На роль антагониста в фильме претендует преподавательница биологии, изрекающая идеи передовой науки и пытающаяся бороться с героем, как она выражается, его же оружием — изучая Писание и выискивая неоднозначные цитаты из него. Но и эта героиня представлена карикатурно. Её речь наполнена безапелляционными клише и штампами, например: человек — это вид популяции, а то, что неизвестно науке сегодня, непременно будет известно завтра; если человек переживает — значит, он чем-то ранен другими, если бунтует — значит, просит у мира помощи. Эта героиня, низводящая суть человека к биологическому виду и психологии Другого, а проповедь любви в Евангелии к гомосексуализму, — очередная механическая кукла бессмысленного мира, вызывающая не меньшее отвращение, чем все прочие герои.

Режиссёр, видимо, ожидает от нас, что мы, подобно А.С. Пушкину, прочитавшему "Мёртвые души" Н.В. Гоголя, воскликнем нечто вроде: "Боже, как грустна наша Россия!". Но для этого режиссёру нужно быть Гоголем, то есть художником, способным увидеть универсальное, то, что касается каждого, преодолев свои субъективизмы. Высказывание удалось бы, если бы автор смог поднять проблему и представить художественный образ. Однако Серебренников так же не смог сформулировать проблему веры и христианства, как не смог сформулировать проблемы отцов и детей, духа и буквы, церкви и веры, учителей и учеников. Отцы и дети действительно друг друга не понимают, но не оттого, что родители видят в своих сынах лишь подростков с гиперсексуальностью. Кроме того, мы живём не в XIX веке, и само представление об отцах и детях радикально переменилось, ибо грань между ними стёрлась, сняв знак равенства между "отцом" и авторитетом. Проблема Церкви заключается не в том, что она представляет собой институт нарочитого социального конформизма, а в том, что она как начало соборное должна вместе с тем соотнести себя с началом личного.

Серебренников идёт лишь по пути подлога. Образ его героя столь же надуман, как и все остальные персонажи в фильме. Он и не христианин, ибо христианин начинается с чувства собственного греха и, даже если критикует существующий порядок вещей или уединяется, находится в пространстве "мы"‑общины. Он и не экстремист, ибо цели его достаточно размыты. Не подросток в поисках своей идентичности, ибо об этом нам ничего не известно, как вообще ничего не известно о его внутреннем мире. И даже не собственно антисемит, ибо тема антисемитизма занимает периферийное место в сценарии. Режиссёру важно было лишь механически склеить вульгаризмы, пошлость и узколобость с Библией, сделать христианство от мира сего.

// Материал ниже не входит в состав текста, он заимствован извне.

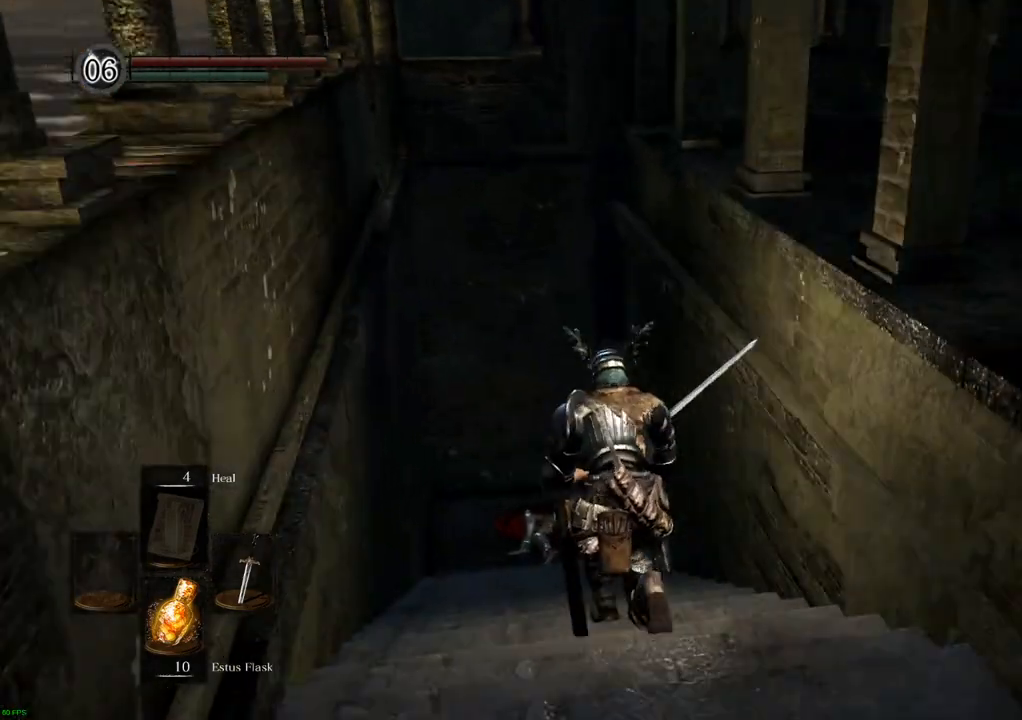
{"dt_ms": 500, "buttons": [], "left_stick": "up-left", "right_stick": "center", "events": [[33, "right_stick", "up-right"], [183, "right_stick", "center"], [217, "left_stick", "up-left"]]}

Стоит отметить, что в основе фильма Серебренникова лежит пьеса современного немецкого автора. Сегодня западные интеллектуалы борются не с Богом, а с атеизмом. То есть с тем, что паразитирует на теизме. Как говорит Достоевский, от атеиста до верующего — один шаг. А потому, чтобы Бог всё-таки умер, нужно отвергнуть и атеизм. Тогда между верующим и неверующим не будет разницы, ибо онтологический разрыв между трансцендентным и имманентным, Богом и миром исчезнет. Само трансцендентное будет объявлено не чем-то самостоятельным, но лишь конфигурацией на теле имманентного, а человек станет описываться в терминах поверхности. Высказывание Серебренникова — это и есть высказывание-отказ от трансценденции. Малоубедительное, но от того не менее отчетливое…




Загрузка...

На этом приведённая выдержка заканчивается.